El Michels Affair meets Liam Bailey
Ekundayo Inversions
(Big Crown)
I write a lot, all the thyme. Recipes. Inedible indelible food for thoughts. And mainly while writing I play a lot of instrumental music. It washes over, it paces everything. The El Michels instrumental LP, Ekundayo Inversions, with its moments of soulful reggae, broke up beats, dub, tracks stopping where they might start. And staying stopped for too long. Genius paints these pictures. I way overpaid for mine, I bought it immediately upon seeing the tiger on the sleeve. Momma. With some jealously, I am sharing with you an opportunity to get your own UK version at half the price I paid. Do it. It’s right here, within reach .The El Michels, they are the instrumental everything everything.


Daniel Villareal
Panama ‘77
(International Anthem)
Am thinking this dude Daniel might be the coolest man on earth right now, right? What do you think? Even his slow motion videos… He manages to look good in slow motion. Daniel Villareal even grooves in slow motion.
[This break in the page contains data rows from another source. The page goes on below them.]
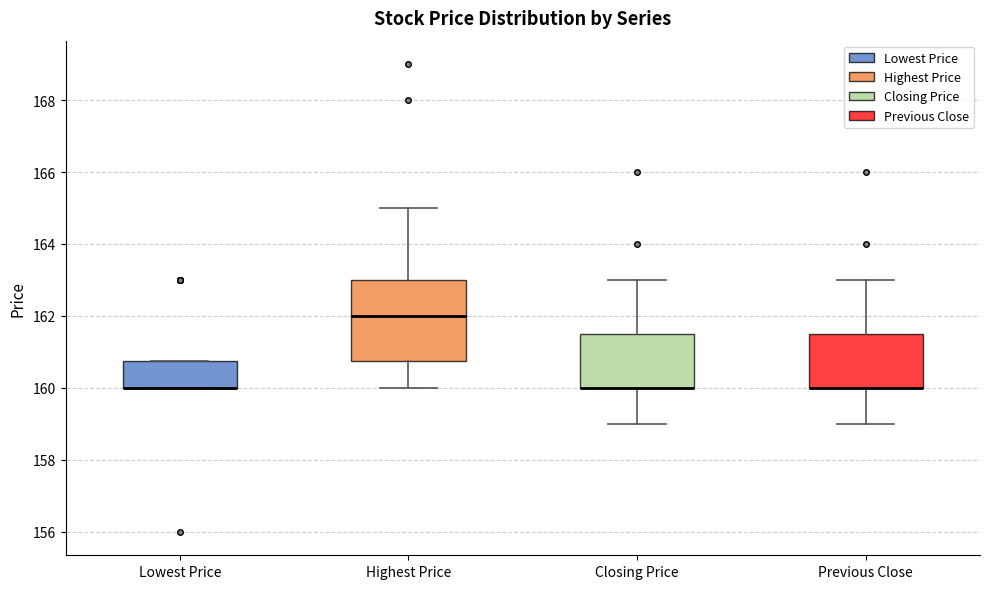

Where is the upper edge of the box for Lowest Price on the y-axis? The values are not printed on the chart, so give them approximately, as read against the axis.

160.8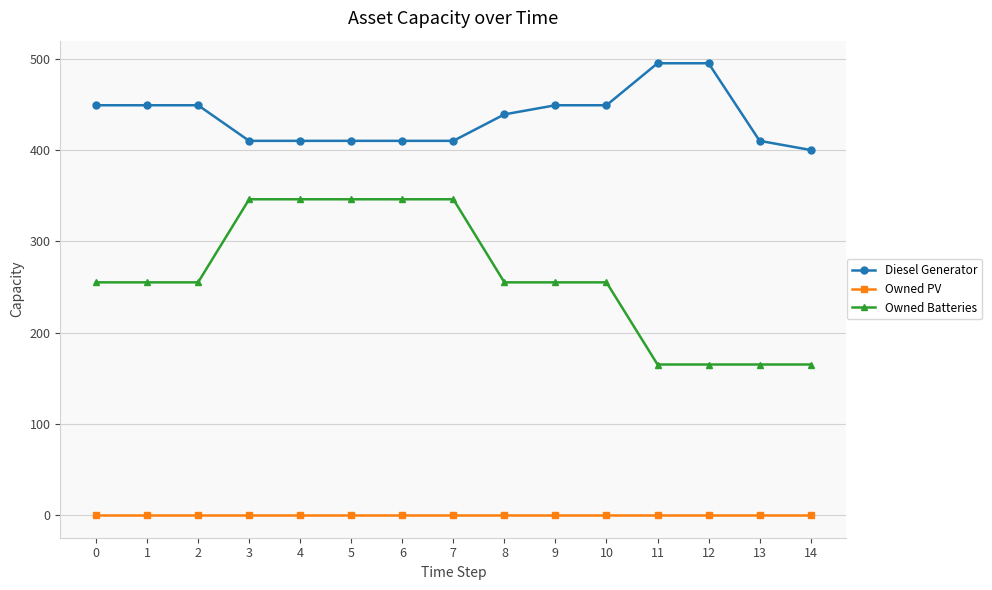

Reading left to right, transcribe all the data shown in this chart.

Diesel Generator: 449	449	449	410	410	410	410	410	439	449	449	495	495	410	400
Owned PV: 0	0	0	0	0	0	0	0	0	0	0	0	0	0	0
Owned Batteries: 255	255	255	346	346	346	346	346	255	255	255	165	165	165	165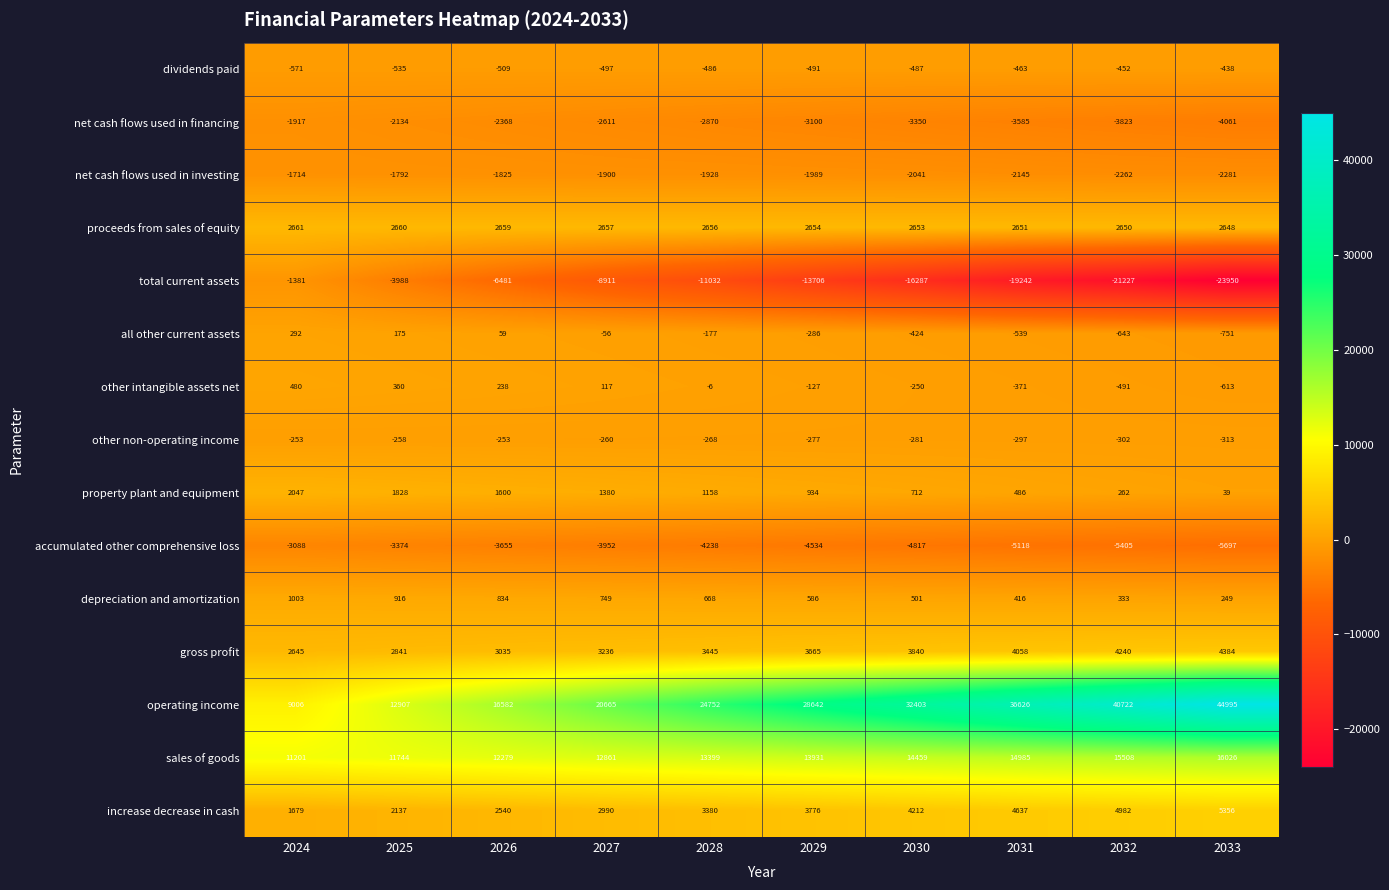

Which series has the largest total across all categories?

operating income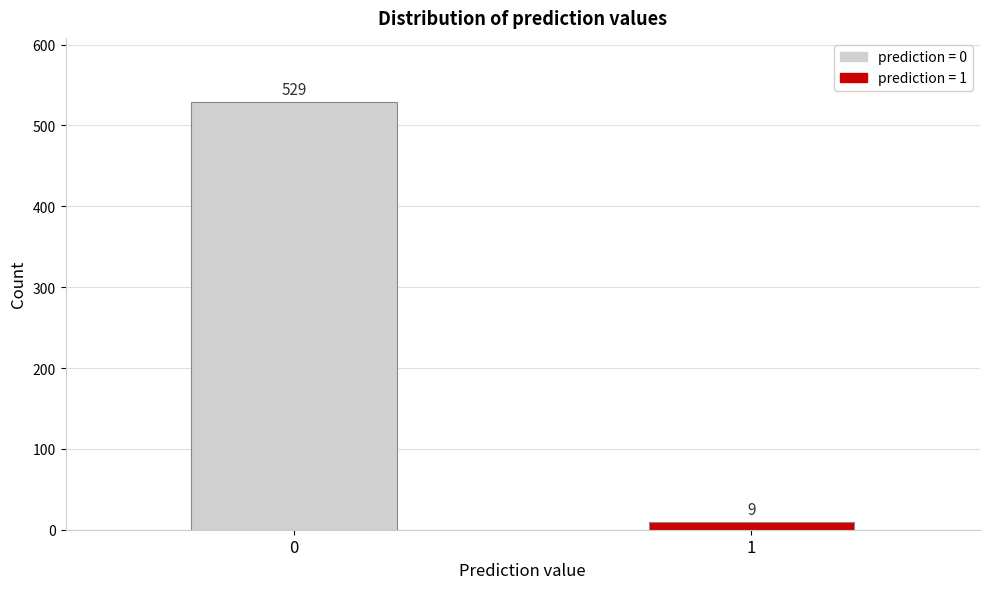

Reading left to right, list all the values displayed in this chart.

529	9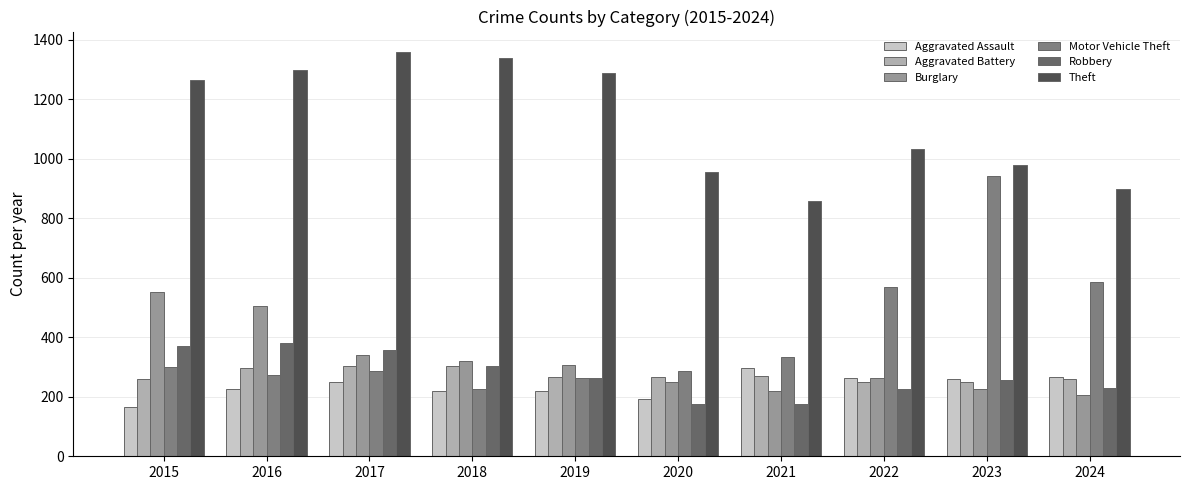

What is the sum of all Burglary values?

3188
And if you don’t like his records he can still teach you a thing or two about dressing up. I look forward to releases from International Anthem, like Big Crown Records, an imprimatur for great, great sounds this season. Anyone else agree with that? I feel so alone here sometimes.


The Steens
Life One
(Planet Paulie Records)
OMG! I see a few lists here where people profess an affinity for rock records so either I am mistaken and Orange County, CA’s The Steens aren’t the authentic maniacal bastard offspring of the Stooges or they are? Rock fans tell me! Did that just sound like they were jumping on the piano? I am thinking it might be the only way to play it. Life One is a 7 song, 16 minute LP, probably because we just couldn’t take anymore.


R.A.P. Ferreira
5 To the Eye with Stars
(Ruby Yacht)

Just 23 mins. But 23 of your better minutes this year. You can listen while you’re drying up after bedwetting or whatever it is you do at night when you’re scared because when nothing else can be “epic poetry that keeps the cosmos orbiting.” R.A.P. Ferreira can bring it. What’s exciting are the loops, feeling at times busted less jazzy than perhaps some of those more conscious content providers. I won’t kid you. If you wanna go there It is easy listening for sure. Intuit. R.A.P. Ferreira writes.